Faulty Towers by Ryan C. Amacher and Roger E. Meiners
Independent Institute, 2004
109pp., $14.95
One of the wonderful things about the study of economics is that it helps you to understand all sorts of human behavior that is not usually considered to have anything to do with that fabled creature, homo economicus. Once you understand that people respond in predictable ways to incentives, human action in areas as diverse as, say, crime and dating becomes far more comprehensible. So what happens when you turn two top-notch economists loose to analyze their own calling, higher education? You get an insightful book such as Faulty Towers: Tenure and the Structure of Higher Education.
Both Amacher and Meiners, who teach at the University of Texas at Arlington, have distinguished scholarly records. As they correctly observe in their preface, “most academics are not analytical about the world they occupy.” With this short but insightful book, they turn the tools of their trade – i.e., economic thinking – on our higher education system. What they have given us is neither a hand-wringing lamentation about how terrible things are, nor the kind of rose-tinted boosterism we are so used to hearing about American higher education. Faulty Towers is a clear-eyed exposition of the weaknesses in our higher education system that stem from its structure. The authors, if we might resort to a medical analogy, aren’t interested in treating the symptoms, but want to get to the underlying pathology.
The book begins with two chapters on the tenure system in higher education, which Amacher and Meiners do not believe is a significant problem. Tenure is one of the common whipping boys for those who see deep flaws in our colleges and universities, but the authors contend that tenure is largely misunderstood. People may think that tenure means that a professor is guaranteed employment for life, but that isn’t the case. It’s worth quoting the authors here:
Most college faculty rules state something to the effect that to keep tenure
one must maintain the standards of the profession. That is, one must continue
to be a decent teacher of competent material and maintain some evidence of scholarly
ability in one’s areas of academic expertise…. In other words, there is no legal
protection for faculty who stop developing intellectually, do not meet the standards
of their discipline, or become unprofessional in the classroom. The point is worth
repeating: tenure does not protect faculty who become incompetent.

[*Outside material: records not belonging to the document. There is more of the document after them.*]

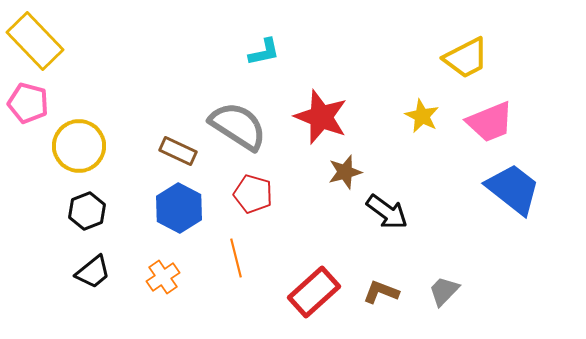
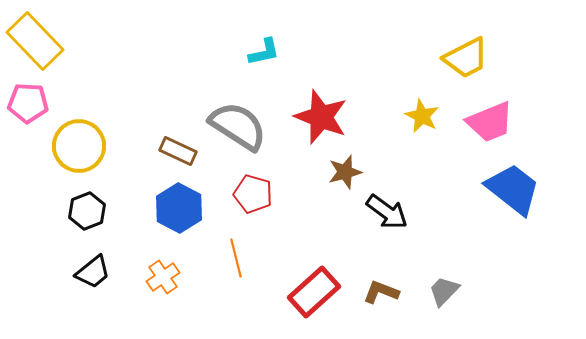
pink pentagon: rotated 12 degrees counterclockwise
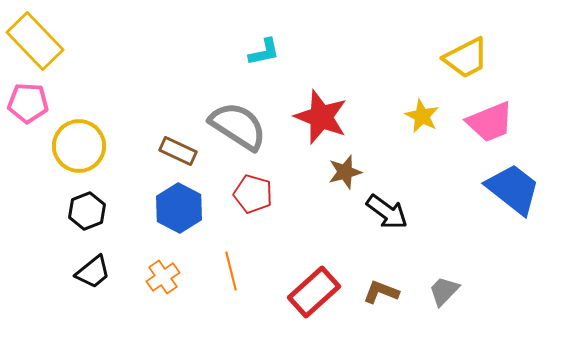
orange line: moved 5 px left, 13 px down
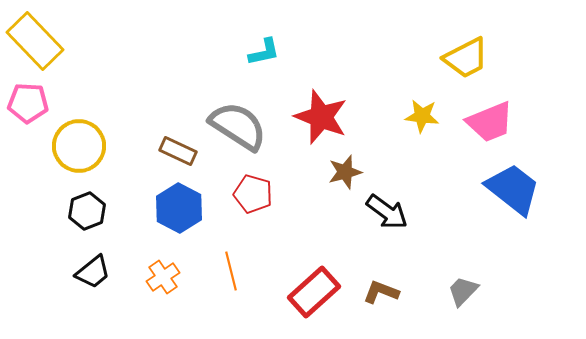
yellow star: rotated 20 degrees counterclockwise
gray trapezoid: moved 19 px right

Legally, the authors show, tenure does not mean lifetime employment, but rather that it only confers certain procedural rights on faculty members before they can be dismissed, rights that non-tenured faculty members do not have. It’s a matter of heightened due process for tenured professors, not an impregnable fortress. For example, if a college wants to terminate a tenured faculty member for cause, he is entitled to 1) appear in person at a hearing before the decision-making body; 2) examine evidence and respond to accusations; and 3) representation by legal counsel. Amacher and Meiners went through all the reported cases involving faculty terminations since 1990 (34 federal and 38 state cases) and came to this conclusion: “so long as proper procedure is followed and a faculty member is not being fired for saying something that irritated an institutional authority, there are few legal constraints on the proper functioning of a university as a place that expects faculty to be productive, perform their duties properly, and maintain the standards of their profession.”
The trouble, then is not that college and university officials can’t get rid of faculty members who are lazy or unprofessional, but rather that, owing to the structure of our higher education system, they don’t. They don’t make hard personnel decisions (at least not very often) for the same reason that they don’t make many other decisions that would raise the value they provide and lower the cost, namely the non-profit nature of nearly all colleges and universities. “Whether state agencies or private non-profit organizations, universities do not have the kind of financial measures that organizations in the private sector rely on to drive performance evaluations,” the authors note. And why don’t college administrators develop better performance measures? The authors answer, “Performance measures can mean only increased responsibility; few people volunteer for that unless there are rewards that go with it.” In the bureaucratic, non-profit world, there are no such incentives.
Amacher and Meiners then look at the incentives that face those who are supposed to run institutions of higher education – the trustees, presidents, and administrators. For all three, the structure of higher education makes for weak governance. One consequence of weak governance is that the faculty winds up dominating policy questions. Unfortunately, observe the authors, “There is a conflict of interest between faculty’s personal interests and the college’s long-term interests.”
So, what is to be done? The authors want to see the incentive structure in higher education changed so that colleges and universities start behaving more like profit-making entities. Trustees must, in their view, take a far more active role than they have in the past, “unthwarted by faculty tantrums about change.” Among other things, they would like to see lots of dead wood cut out of the curriculum and the element of competition for resources between academic departments be injected into the budgeting process. Veteran professors and economists, Amacher and Meiners have carefully thought out the changes that higher education needs to make.
Faulty Towers is a long-overdue analysis of the structural defects of higher education in America. The book ought to be widely read and discussed among education leaders and policy-makers.